When a learner completes all required modules for a credential tier, the system automatically:
  1. Verifies all prerequisites and module completions
  2. Awards the credential and records the date
  3. Issues a digital badge through Certifier with a unique verification URL and QR code
  4. Notifies the learner and provides sharing options (LinkedIn, public profile)
Credential validity: Basics credentials do not expire. Practitioner and Specialist credentials are valid for 2 years. Credentials reference the protocol version at time of issuance. See recertification for how protocol changes affect existing credentials. Learner identity: Learners authenticate through their AgenticAdvertising.org account (WorkOS). Credentials are tied to authenticated accounts.

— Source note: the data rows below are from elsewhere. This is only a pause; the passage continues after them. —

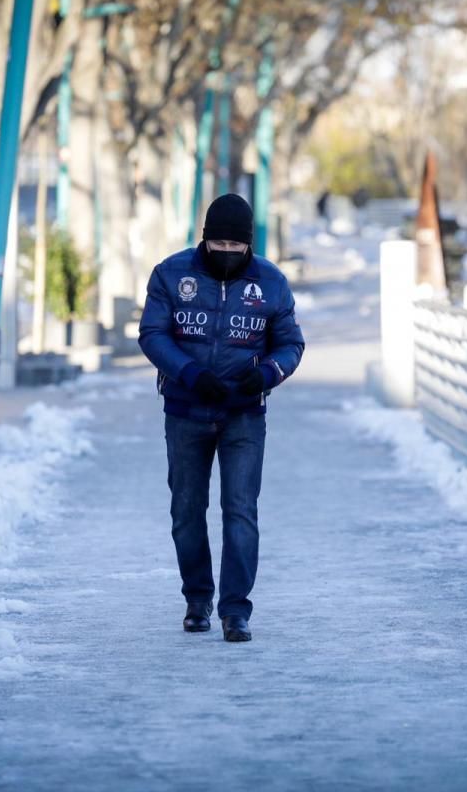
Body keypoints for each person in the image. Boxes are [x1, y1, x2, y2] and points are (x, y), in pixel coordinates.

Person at [138, 194, 306, 643]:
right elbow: (152, 333)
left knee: (241, 512)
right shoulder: (171, 274)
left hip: (244, 417)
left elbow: (291, 343)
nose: (228, 253)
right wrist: (189, 372)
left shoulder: (270, 282)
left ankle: (236, 610)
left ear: (249, 245)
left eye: (237, 246)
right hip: (186, 411)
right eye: (220, 244)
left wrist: (268, 373)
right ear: (205, 238)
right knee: (186, 511)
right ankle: (197, 600)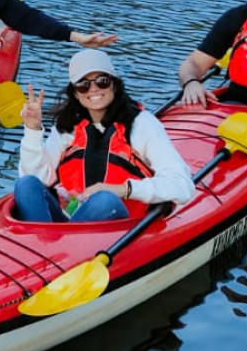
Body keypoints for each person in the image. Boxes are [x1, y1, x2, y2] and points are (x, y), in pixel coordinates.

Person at [15, 49, 194, 223]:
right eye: (83, 85)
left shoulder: (143, 125)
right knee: (26, 184)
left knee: (104, 200)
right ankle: (46, 242)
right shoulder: (68, 126)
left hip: (121, 225)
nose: (93, 89)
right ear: (76, 93)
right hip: (69, 219)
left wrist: (122, 190)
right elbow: (39, 179)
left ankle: (57, 246)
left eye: (102, 82)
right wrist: (32, 130)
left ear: (114, 85)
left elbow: (182, 186)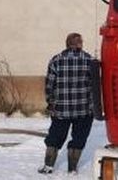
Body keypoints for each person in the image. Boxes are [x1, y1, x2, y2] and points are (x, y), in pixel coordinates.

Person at [38, 32, 94, 175]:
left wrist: (50, 103)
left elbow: (49, 85)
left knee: (55, 136)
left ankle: (48, 165)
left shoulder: (56, 60)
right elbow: (95, 86)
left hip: (60, 110)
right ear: (80, 44)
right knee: (79, 137)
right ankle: (72, 168)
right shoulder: (90, 61)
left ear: (67, 44)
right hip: (83, 110)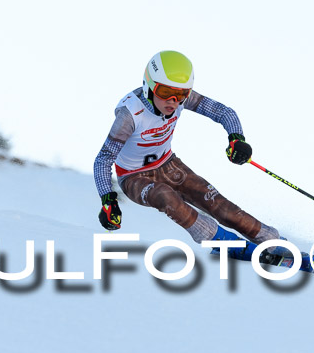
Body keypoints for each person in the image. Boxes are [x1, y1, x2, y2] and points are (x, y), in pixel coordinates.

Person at [93, 50, 281, 256]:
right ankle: (220, 240)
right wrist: (108, 200)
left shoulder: (181, 101)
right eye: (165, 92)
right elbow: (103, 160)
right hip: (133, 177)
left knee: (217, 203)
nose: (173, 101)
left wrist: (236, 138)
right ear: (149, 86)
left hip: (169, 164)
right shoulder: (129, 115)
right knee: (165, 196)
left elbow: (223, 112)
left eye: (181, 94)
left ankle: (272, 241)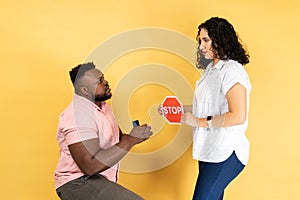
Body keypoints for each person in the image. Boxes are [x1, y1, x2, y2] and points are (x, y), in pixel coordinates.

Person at [159, 17, 251, 199]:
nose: (201, 46)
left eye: (206, 40)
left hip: (226, 152)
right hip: (209, 151)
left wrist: (199, 122)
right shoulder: (210, 71)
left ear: (221, 39)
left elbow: (237, 115)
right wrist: (175, 109)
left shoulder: (232, 70)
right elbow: (204, 108)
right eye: (200, 41)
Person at [54, 62, 152, 200]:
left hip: (98, 180)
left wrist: (134, 135)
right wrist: (130, 140)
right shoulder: (78, 114)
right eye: (99, 81)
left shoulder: (104, 108)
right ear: (84, 90)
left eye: (103, 78)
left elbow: (119, 139)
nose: (105, 82)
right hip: (77, 183)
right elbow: (90, 166)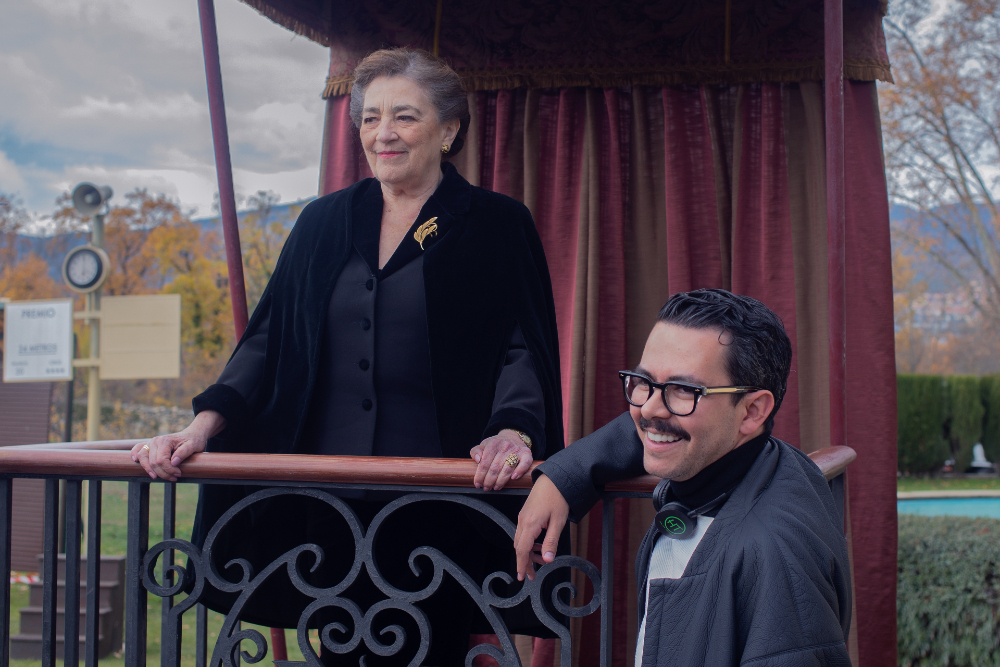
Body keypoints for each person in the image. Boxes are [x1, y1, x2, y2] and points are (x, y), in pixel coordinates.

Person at [132, 48, 565, 665]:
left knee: (427, 652)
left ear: (449, 130)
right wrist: (201, 425)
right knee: (334, 650)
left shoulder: (496, 224)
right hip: (326, 497)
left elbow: (522, 347)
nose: (382, 133)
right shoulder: (323, 221)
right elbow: (267, 340)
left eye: (405, 117)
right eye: (369, 118)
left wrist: (515, 429)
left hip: (435, 498)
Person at [513, 289, 852, 666]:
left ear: (753, 411)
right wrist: (564, 475)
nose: (649, 408)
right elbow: (654, 422)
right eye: (643, 383)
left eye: (683, 390)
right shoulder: (770, 463)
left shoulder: (777, 558)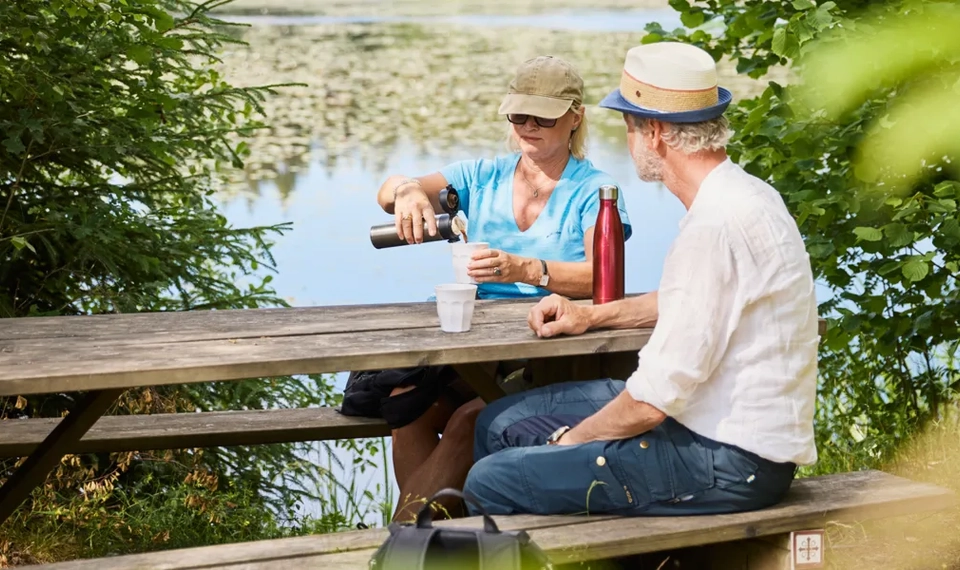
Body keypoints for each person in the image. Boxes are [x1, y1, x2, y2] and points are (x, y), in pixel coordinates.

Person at [462, 41, 820, 517]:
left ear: (653, 132)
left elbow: (652, 401)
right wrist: (590, 316)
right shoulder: (747, 196)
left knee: (491, 481)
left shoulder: (715, 227)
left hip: (725, 456)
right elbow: (686, 301)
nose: (627, 142)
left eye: (628, 127)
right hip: (707, 425)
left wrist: (571, 441)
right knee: (499, 421)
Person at [338, 55, 632, 523]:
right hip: (471, 342)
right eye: (519, 115)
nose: (528, 126)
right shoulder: (482, 176)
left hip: (546, 349)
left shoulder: (594, 188)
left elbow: (603, 278)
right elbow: (387, 189)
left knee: (468, 421)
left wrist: (525, 269)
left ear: (575, 117)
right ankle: (444, 537)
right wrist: (410, 191)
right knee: (408, 403)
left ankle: (403, 540)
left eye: (543, 116)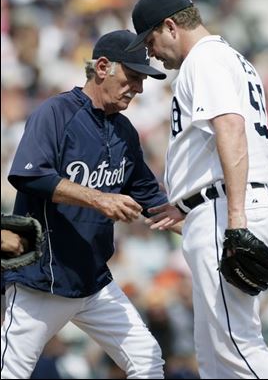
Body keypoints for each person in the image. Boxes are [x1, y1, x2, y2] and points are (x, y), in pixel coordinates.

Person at [127, 0, 268, 380]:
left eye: (150, 40)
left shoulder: (205, 59)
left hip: (227, 207)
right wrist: (185, 204)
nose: (150, 53)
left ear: (170, 27)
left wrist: (233, 218)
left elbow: (230, 129)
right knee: (213, 355)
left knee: (237, 345)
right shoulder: (227, 57)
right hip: (220, 203)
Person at [1, 29, 183, 379]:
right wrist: (99, 198)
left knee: (147, 360)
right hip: (44, 281)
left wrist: (208, 234)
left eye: (142, 79)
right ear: (102, 67)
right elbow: (29, 175)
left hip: (95, 282)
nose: (140, 88)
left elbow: (152, 200)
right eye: (132, 76)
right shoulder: (55, 113)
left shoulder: (124, 131)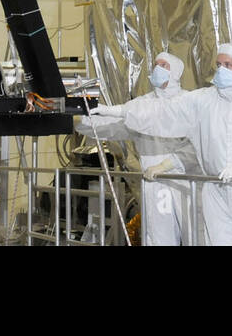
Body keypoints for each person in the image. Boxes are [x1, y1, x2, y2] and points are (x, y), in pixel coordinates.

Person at [87, 42, 232, 245]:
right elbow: (164, 113)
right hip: (215, 189)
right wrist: (119, 111)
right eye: (218, 64)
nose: (221, 70)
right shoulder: (203, 101)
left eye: (228, 65)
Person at [75, 51, 200, 246]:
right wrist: (79, 120)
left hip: (188, 180)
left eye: (164, 65)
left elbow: (198, 144)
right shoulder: (142, 104)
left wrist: (171, 164)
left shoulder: (191, 101)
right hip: (154, 181)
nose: (157, 69)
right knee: (159, 238)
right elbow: (113, 125)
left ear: (175, 71)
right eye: (156, 64)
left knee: (196, 235)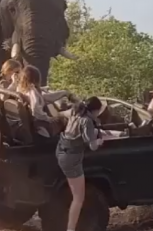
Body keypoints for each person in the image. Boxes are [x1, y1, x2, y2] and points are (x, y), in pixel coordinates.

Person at [56, 96, 104, 231]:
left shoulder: (75, 113)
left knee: (77, 196)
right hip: (72, 159)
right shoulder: (87, 121)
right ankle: (70, 229)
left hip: (62, 151)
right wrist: (99, 141)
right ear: (95, 110)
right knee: (78, 198)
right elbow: (93, 146)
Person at [16, 65, 70, 137]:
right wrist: (47, 118)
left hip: (31, 122)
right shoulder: (32, 92)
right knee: (64, 119)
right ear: (35, 79)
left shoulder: (20, 88)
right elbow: (36, 109)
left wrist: (63, 93)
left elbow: (45, 97)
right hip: (39, 123)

The program does not currently require proctored identity verification for assessments.

Curriculum maintenance

Protocol change triggers

When a protocol version ships (minor or major):
  1. Check MODULE_RESOURCES URLs — do any documentation pages move or rename?
  2. Review teaching notes — do any key concepts reference behavior that changed?
  3. Validate documentation examples against current schemas
  4. If a task is added, removed, or renamed, update affected module lesson plans

Learner feedback loop

  • Post-completion feedback collected through Addie after every module
  • Feedback includes free text and sentiment classification (positive, mixed, negative)
  • Patterns in negative feedback trigger curriculum review for the affected module

Program evaluation (quarterly)

Program leadership conducts a quarterly evaluation to assess whether the program is meeting its goals: Data reviewed:
  1. Learner feedback patterns across all modules (sentiment trends, repeated confusion points)
  2. Score distributions by module and dimension — consistently low scores indicate a teaching gap
  3. Checkpoint data for concepts where learners frequently get stuck
  4. Completion rates and time-to-completion trends
  5. Credential award rates by tier
Process:
  • Program leadership reviews the data and documents findings
  • Findings are translated into specific curriculum changes (updated teaching notes, revised lesson plans, adjusted scoring guides)
  • Changes are implemented through the standard code review process and tracked via CODE_VERSION
  • Results of changes are evaluated in the following quarter’s review

Version tracking

  • Teaching behavior version tracked via CODE_VERSION (format: YYYY.MM.N)
  • Protocol changes tracked via the changeset workflow
  • Score analytics can be compared across config versions to measure teaching improvements

Quality assurance

Server-side enforcement

Quality gates are enforced by the application, not by AI judgment alone:
  • Minimum turns and time verified server-side before allowing module completion
  • User turn counting is server-side, not client-reported
  • Score consistency checks reject completions with >20 point jumps from checkpoint scores
  • Module status validation prevents completing modules that aren’t in progress
  • Credential award checks run automatically after every module completion

Feedback and evaluation

  • Structured feedback collected after every module completion
  • Sentiment analysis for trend detection across modules and time periods
  • Admin analytics: completion rates, score distributions by dimension, time-to-completion
  • Organization-level reporting for team credential tracking

Continuous improvement

  • Teaching methodology constants reference this framework document as the authoritative source
  • Code changes to teaching behavior bump CODE_VERSION for before/after comparison
  • Quarterly curriculum review driven by learner data, not assumptions

Accreditation alignment

This framework is designed to satisfy the requirements of:
  • ANSI/IACET 1-2018 Standard for Continuing Education and Training — Elements 2 (learning environment), 3 (instructional personnel), 5 (learning outcomes), 6 (content and instruction), 7 (assessment), and 9 (evaluation)
  • ASTM E3416-24 Standard Practice for Competency-Based Work-Based Learning Programs — competency alignment, formative and summative assessment, simulated workplace settings, credential issuance
  • CPD Standards Office accreditation requirements for continuing professional development
Organizational policies supporting this framework are documented in the policies section.